WORK ORDER » Search the records for the string "orden" and copy every line where it turns up.

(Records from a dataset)
******************************
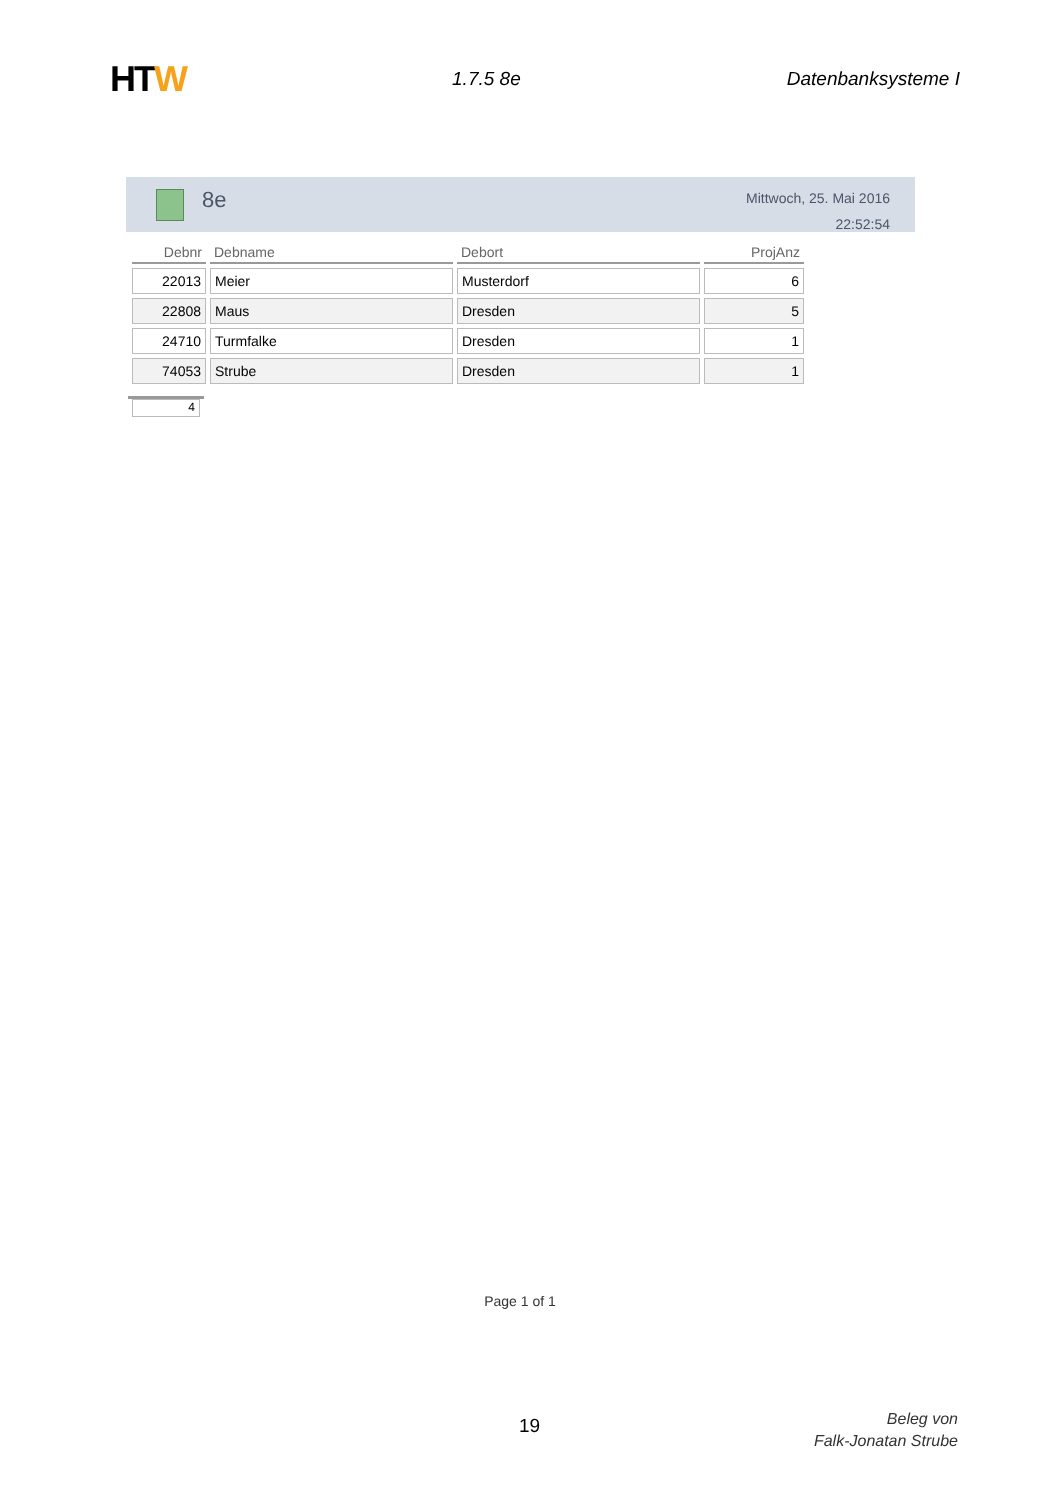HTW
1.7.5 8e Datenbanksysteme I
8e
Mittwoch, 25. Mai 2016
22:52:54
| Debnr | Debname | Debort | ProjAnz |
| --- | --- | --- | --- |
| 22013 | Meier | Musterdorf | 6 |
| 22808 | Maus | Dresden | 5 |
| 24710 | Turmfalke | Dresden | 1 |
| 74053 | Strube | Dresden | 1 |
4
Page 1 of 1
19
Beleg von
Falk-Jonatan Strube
******************************
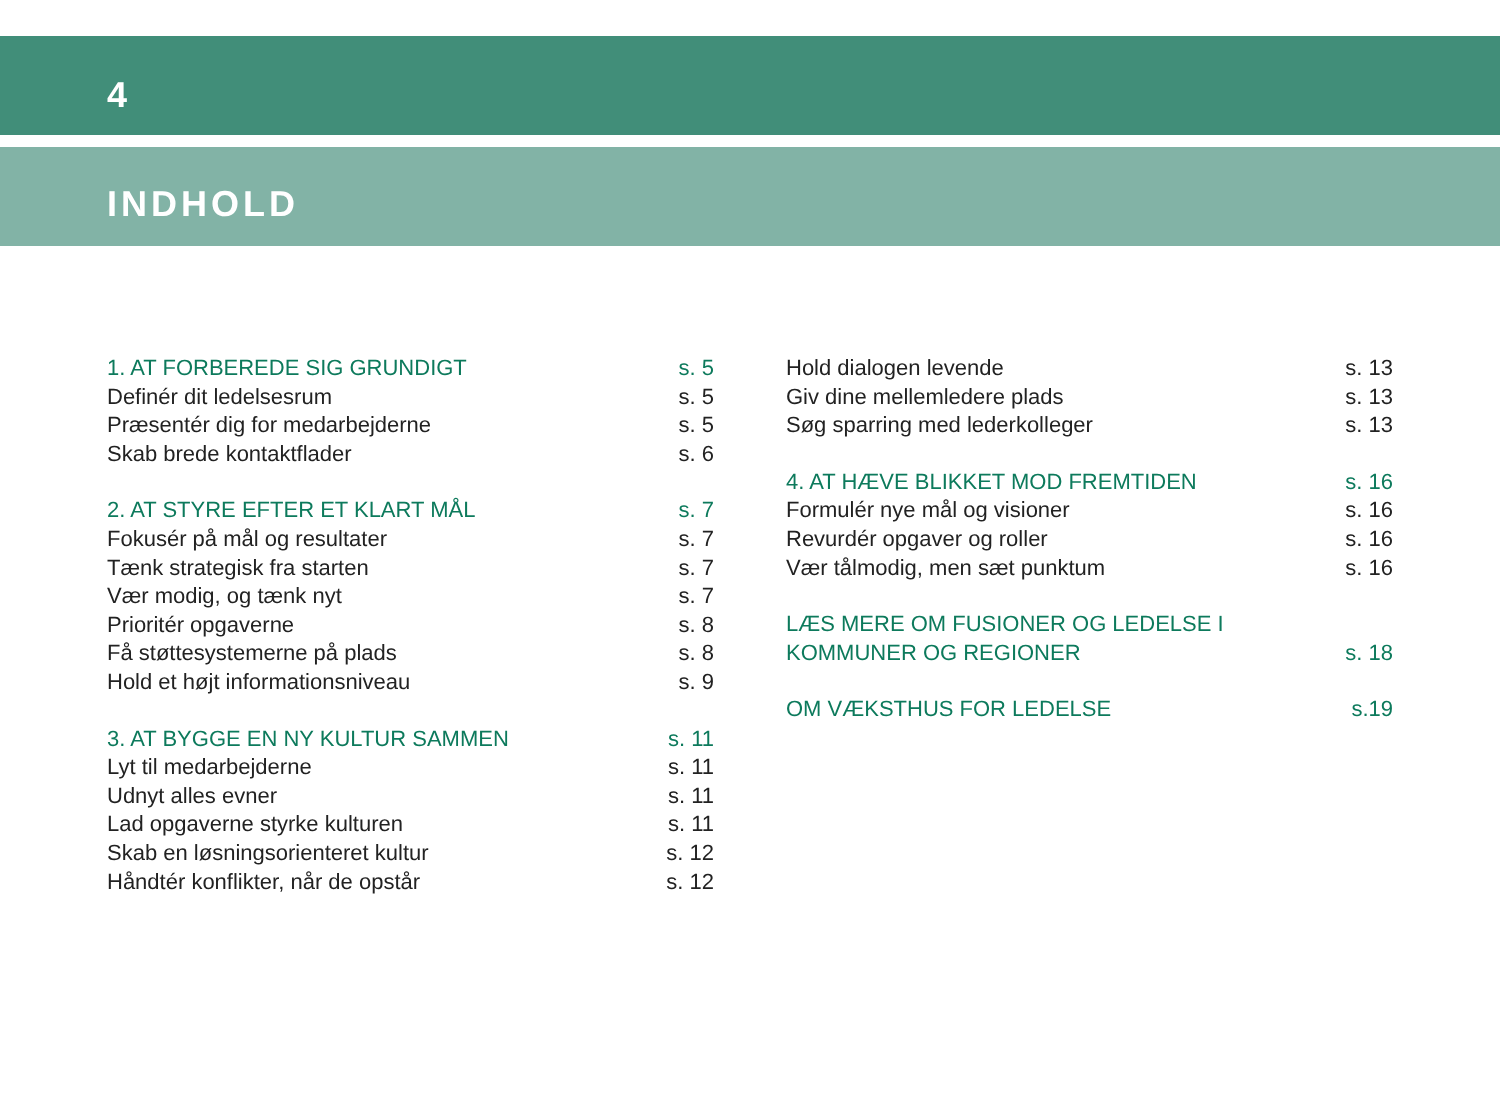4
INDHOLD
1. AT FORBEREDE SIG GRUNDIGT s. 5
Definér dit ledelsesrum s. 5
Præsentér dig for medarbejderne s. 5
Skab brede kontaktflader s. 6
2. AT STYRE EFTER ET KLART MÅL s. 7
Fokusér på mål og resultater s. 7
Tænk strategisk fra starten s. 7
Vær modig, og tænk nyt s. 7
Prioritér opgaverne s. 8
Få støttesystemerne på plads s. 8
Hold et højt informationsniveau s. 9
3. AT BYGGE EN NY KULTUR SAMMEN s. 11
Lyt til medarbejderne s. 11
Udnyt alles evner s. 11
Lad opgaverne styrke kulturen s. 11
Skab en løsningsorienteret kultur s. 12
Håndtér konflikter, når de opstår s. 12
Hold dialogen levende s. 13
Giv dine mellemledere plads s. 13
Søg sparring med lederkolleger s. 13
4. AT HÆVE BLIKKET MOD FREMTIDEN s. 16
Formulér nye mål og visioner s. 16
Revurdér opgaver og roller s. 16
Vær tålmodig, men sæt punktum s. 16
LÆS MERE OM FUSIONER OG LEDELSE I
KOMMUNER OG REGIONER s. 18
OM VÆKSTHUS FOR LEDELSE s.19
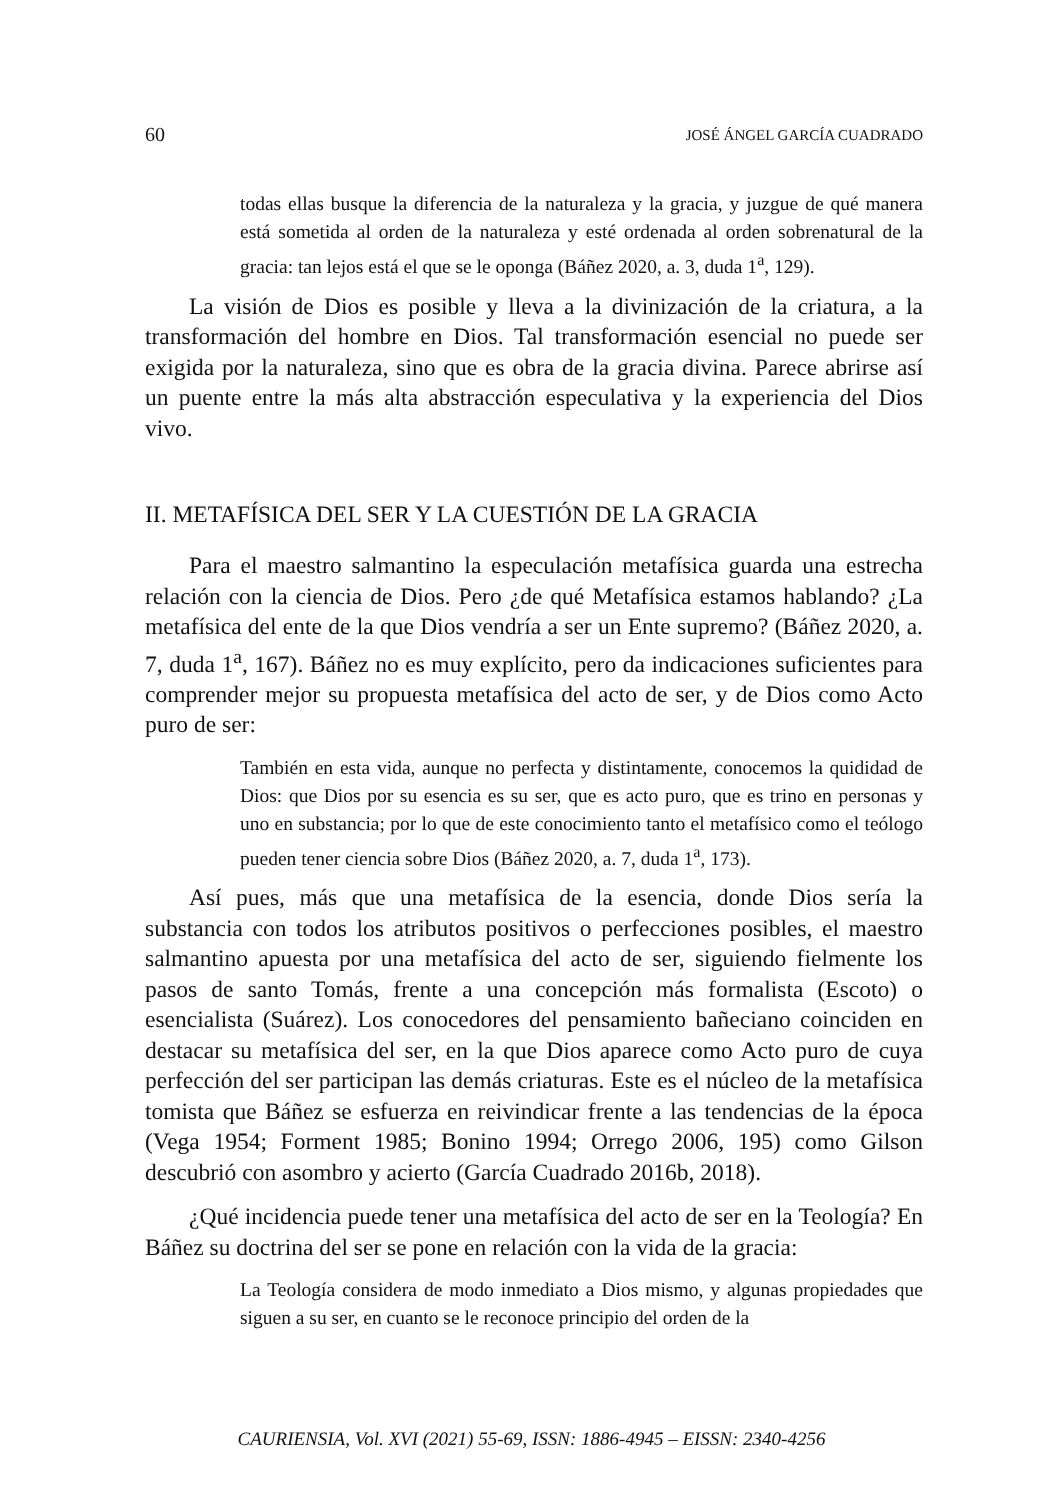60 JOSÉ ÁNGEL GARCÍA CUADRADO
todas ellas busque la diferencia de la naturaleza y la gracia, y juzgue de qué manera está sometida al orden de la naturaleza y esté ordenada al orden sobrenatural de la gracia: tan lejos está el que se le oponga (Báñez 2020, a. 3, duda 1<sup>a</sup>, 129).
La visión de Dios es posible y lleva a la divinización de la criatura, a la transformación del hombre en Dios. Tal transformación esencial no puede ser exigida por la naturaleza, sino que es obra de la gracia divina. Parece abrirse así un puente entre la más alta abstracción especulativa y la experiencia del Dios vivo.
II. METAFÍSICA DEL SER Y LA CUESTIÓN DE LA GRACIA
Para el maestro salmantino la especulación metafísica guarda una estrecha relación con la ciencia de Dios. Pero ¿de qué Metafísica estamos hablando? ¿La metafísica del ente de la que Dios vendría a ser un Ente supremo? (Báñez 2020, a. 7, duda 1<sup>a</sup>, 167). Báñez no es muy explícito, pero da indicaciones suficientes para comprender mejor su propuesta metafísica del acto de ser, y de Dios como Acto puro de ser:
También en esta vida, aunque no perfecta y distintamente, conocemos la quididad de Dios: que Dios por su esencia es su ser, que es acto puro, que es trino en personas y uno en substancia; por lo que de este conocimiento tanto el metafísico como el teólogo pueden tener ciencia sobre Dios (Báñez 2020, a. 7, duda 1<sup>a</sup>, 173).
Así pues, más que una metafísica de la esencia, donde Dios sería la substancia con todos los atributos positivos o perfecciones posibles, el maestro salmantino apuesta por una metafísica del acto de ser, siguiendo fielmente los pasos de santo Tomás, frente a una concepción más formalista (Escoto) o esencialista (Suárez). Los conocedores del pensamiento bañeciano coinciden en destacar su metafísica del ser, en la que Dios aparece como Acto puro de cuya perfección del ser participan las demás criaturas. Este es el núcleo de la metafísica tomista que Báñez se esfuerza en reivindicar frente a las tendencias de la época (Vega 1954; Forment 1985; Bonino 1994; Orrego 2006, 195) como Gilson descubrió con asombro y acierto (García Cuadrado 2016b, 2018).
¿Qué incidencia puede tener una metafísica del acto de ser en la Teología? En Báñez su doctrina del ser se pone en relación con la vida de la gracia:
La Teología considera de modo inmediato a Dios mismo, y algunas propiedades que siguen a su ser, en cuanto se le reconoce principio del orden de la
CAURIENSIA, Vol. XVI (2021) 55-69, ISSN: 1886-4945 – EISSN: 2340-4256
******************************
SOLUTION »
todas ellas busque la diferencia de la naturaleza y la gracia, y juzgue de qué manera está sometida al orden de la naturaleza y esté ordenada al orden sobrenatural de la gracia: tan lejos está el que se le oponga (Báñez 2020, a. 3, duda 1<sup>a</sup>, 129).
La Teología considera de modo inmediato a Dios mismo, y algunas propiedades que siguen a su ser, en cuanto se le reconoce principio del orden de la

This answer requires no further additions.